_Task prompt:_
Check each line of the entries below for the word "探究价格信号如何引导政企客户实现需求分层与决策优化" and state only how many lines have it.

Available records START

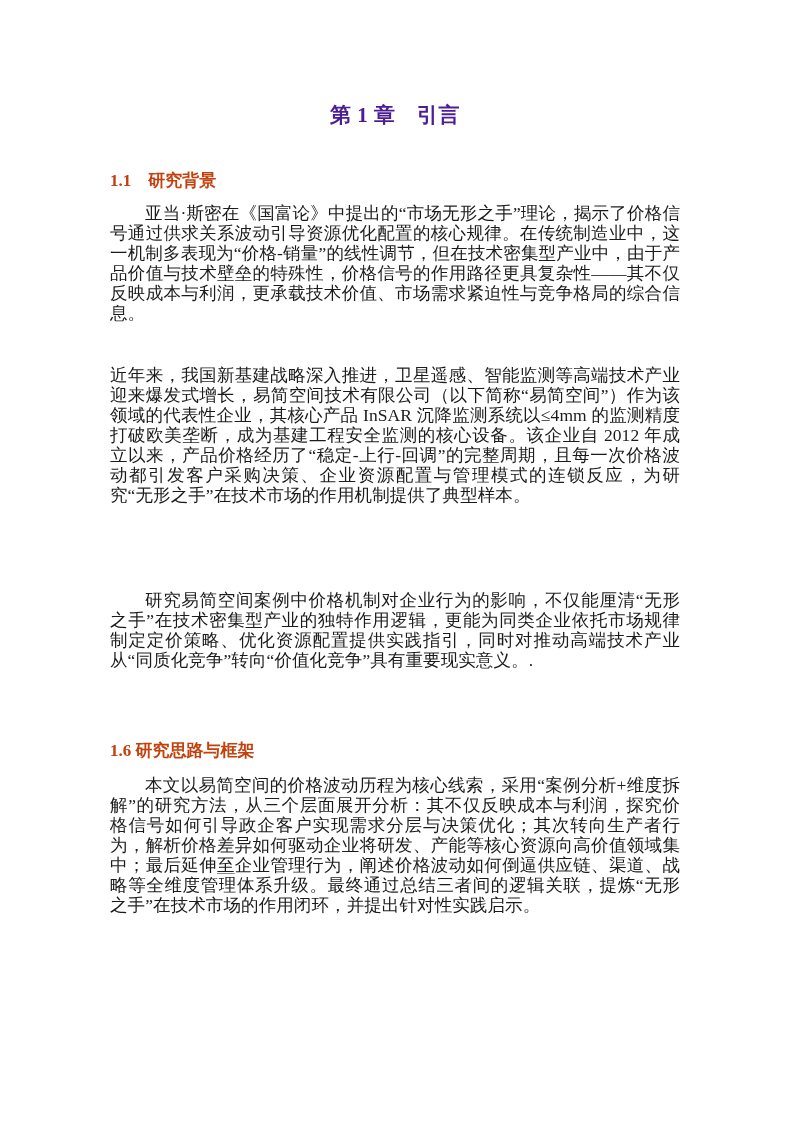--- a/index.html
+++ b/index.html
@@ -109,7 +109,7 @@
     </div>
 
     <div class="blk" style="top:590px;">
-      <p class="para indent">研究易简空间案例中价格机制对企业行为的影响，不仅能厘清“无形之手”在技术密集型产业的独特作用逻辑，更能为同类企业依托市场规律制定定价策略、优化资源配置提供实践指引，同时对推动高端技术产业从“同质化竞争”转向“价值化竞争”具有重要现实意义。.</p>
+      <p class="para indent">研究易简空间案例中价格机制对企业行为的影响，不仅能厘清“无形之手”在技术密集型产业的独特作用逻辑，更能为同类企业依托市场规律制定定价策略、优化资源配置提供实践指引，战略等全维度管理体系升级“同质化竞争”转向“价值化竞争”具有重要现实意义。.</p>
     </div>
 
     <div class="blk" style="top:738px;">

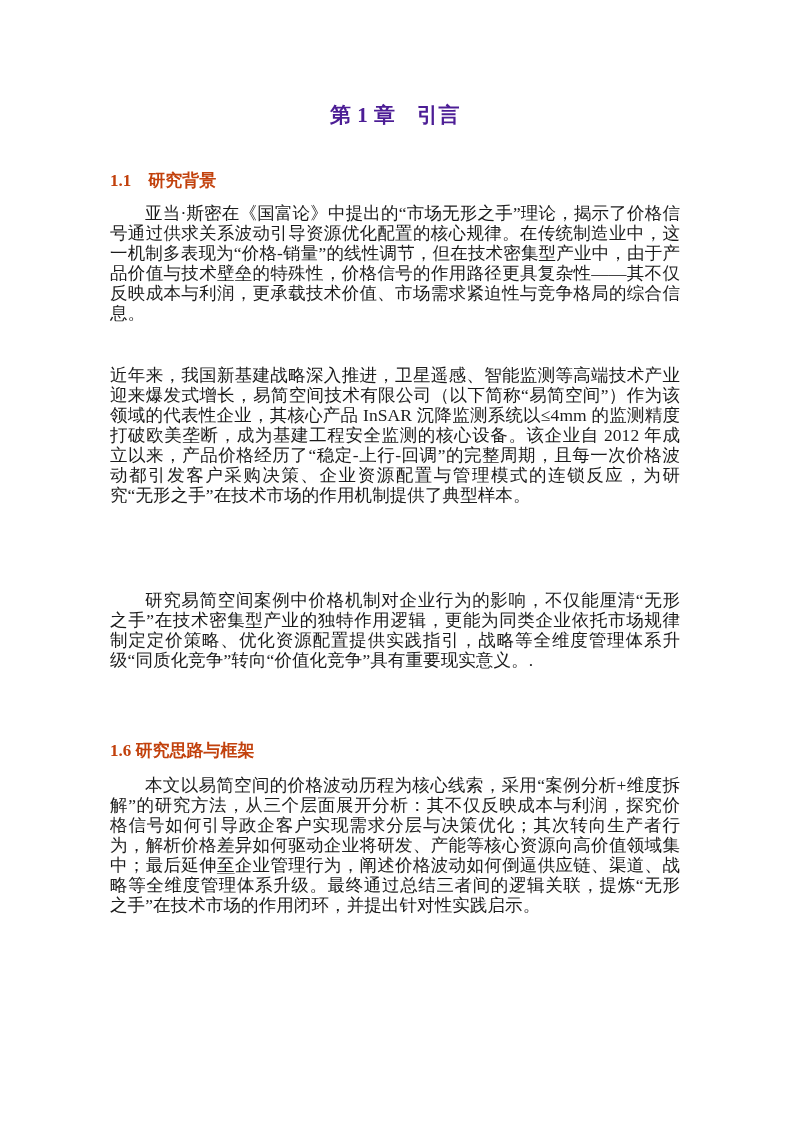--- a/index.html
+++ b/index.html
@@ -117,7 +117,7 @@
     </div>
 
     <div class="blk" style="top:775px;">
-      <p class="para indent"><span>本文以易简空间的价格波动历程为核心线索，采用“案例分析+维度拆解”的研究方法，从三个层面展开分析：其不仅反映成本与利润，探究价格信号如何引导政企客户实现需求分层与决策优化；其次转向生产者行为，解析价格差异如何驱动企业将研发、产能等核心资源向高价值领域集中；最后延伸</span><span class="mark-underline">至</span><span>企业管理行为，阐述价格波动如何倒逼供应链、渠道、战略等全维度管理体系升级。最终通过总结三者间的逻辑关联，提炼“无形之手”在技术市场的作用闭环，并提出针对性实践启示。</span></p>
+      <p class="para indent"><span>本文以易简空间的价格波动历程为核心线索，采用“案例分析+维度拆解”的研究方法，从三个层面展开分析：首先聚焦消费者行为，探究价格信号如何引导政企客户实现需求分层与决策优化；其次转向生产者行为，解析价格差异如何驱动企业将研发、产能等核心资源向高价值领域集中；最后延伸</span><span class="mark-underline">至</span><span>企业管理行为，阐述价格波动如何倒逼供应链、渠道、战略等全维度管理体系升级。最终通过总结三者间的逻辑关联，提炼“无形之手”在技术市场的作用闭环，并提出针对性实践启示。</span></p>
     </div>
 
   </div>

Available records END

_Solution to this task:_
2